Бывший начальник местной полиции Хейль затянулся и выпустил струю дыма.

— Что за странная фантазия пришла вам в голову, мсье Пуаро!

— Я, пожалуй, согласен, что мой вопрос не совсем обычен, — улыбнулся Пуаро.

— Вытаскивать на свет то, что давно уже погребено, — задумчиво говорил его собеседник. — Если бы еще была какая-нибудь надобность…

— Я люблю поиски правды. А кроме того, не следует забывать про их дочь.

Хейль кивнул.

— Да, я ее понимаю. Но, извините меня, мсье Пуаро, вы ведь умный человек: вы могли бы состряпать для нее какую-нибудь сказочку.

— Вы так говорите, потому что не знаете эту молодую леди.

— Ну что вы! Человек с вашим опытом!..

Пуаро холодно взглянул на своего собеседника.

— Возможно, друг мой, что я — искусный и опытный лжец, — по крайней мере, вы меня считаете таким. Но у меня есть свои принципы.

— Извините, мсье Пуаро, я не хотел вас обидеть. Но ведь согласитесь, что это было бы прекрасным выходом из положения.

— Не думаю… Не думаю.

— Я, конечно, понимаю молодую девушку: перед свадьбой узнать, что ее мать — убийца… И все-таки, на вашем месте, я внушил бы ей, что Деплич неудачно повел защиту и что вопрос ясен: самоубийство.

— Но для меня этот вопрос как раз не ясен. Я ни минуты не верю, что Крэль покончил с собой. Неужели вы считаете эту версию правдоподобной?

Хейль отрицательно покачал головой.

— Ваше мнение очень важно для меня, мистер Хейль. Я знаю вас как честного и способного человека. Скажите, не было ли у вас сомнения в виновности миссис Крэль?

Начальник полиции ответил без колебаний:

— Ни малейшего, мсье Пуаро. Все улики, все сопутствующие обстоятельства, каждый новый вскрытый факт — все было против нее.

— Вы не помните, каковы были улики?

— Конечно, помню. Получив ваше письмо, я просмотрел дело, — он вынул записную книжку, — и набросал основные факты.

— Благодарю вас, мой друг. Я весь — внимание.

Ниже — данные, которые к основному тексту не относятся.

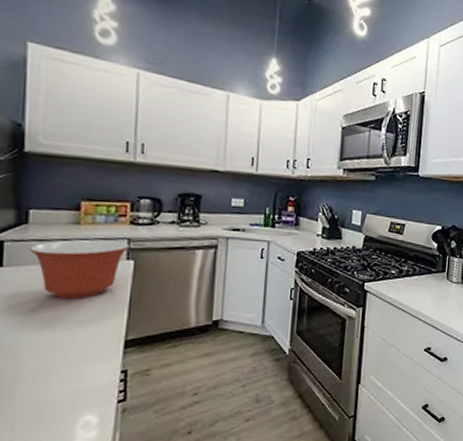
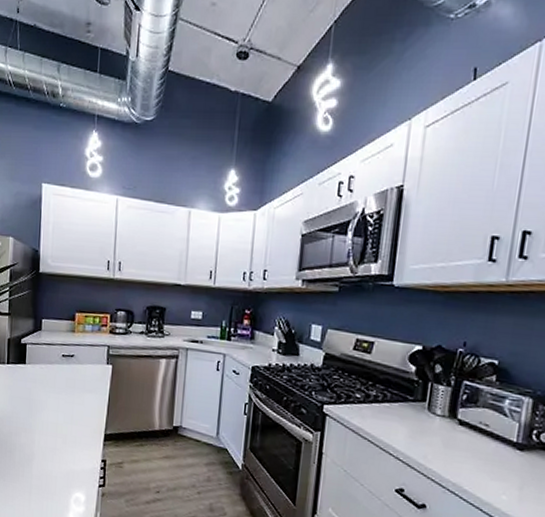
mixing bowl: present [29,239,130,298] -> none [42,345,109,395]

Хейль откашлялся и заговорил тоном, в котором слышались официальные деловые нотки:

— Восемнадцатого сентября в четырнадцать часов сорок пять минут инспектор Конуэй принял телефонограмму от доктора Эндрю Фоссета. Доктор Фоссет сообщал, что мистер Эмис Крэль, владелец поместья Олдер-бери, скоропостижно умер, и, судя по обстоятельствам его смерти, а также по заявлению мистера Блейка, проживавшего в его доме в качестве гостя, требуется вмешательство полиции.

Инспектор Конуэй вместе с сержантом и полицейским врачом немедленно отправился в Олдербери. Их встретил доктор Фоссет и провел в сад, где все еще оставалось тело мистера Крэля, к которому до прибытия полиции никто не прикасался.

Было установлено, что мистер Крэль писал картину в саду, который назывался «Батарея», так как он был обнесен низкой зубчатой стеной, открыт со стороны моря и в нем стояла на постаменте маленькая пушка. Сад находился приблизительно в четырех минутах ходьбы от дома. Мистер Крэль не пришел домой ко второму завтраку, так как хотел воспользоваться необходимым для работы солнечным освещением. Поэтому он был в «Батарее» один. По словам членов семьи и прислуги, такое поведение мистера Крэля было обычным: он часто не приходил к семейному завтраку или обеду, а довольствовался парой сэндвичей и просил, чтобы его не беспокоили.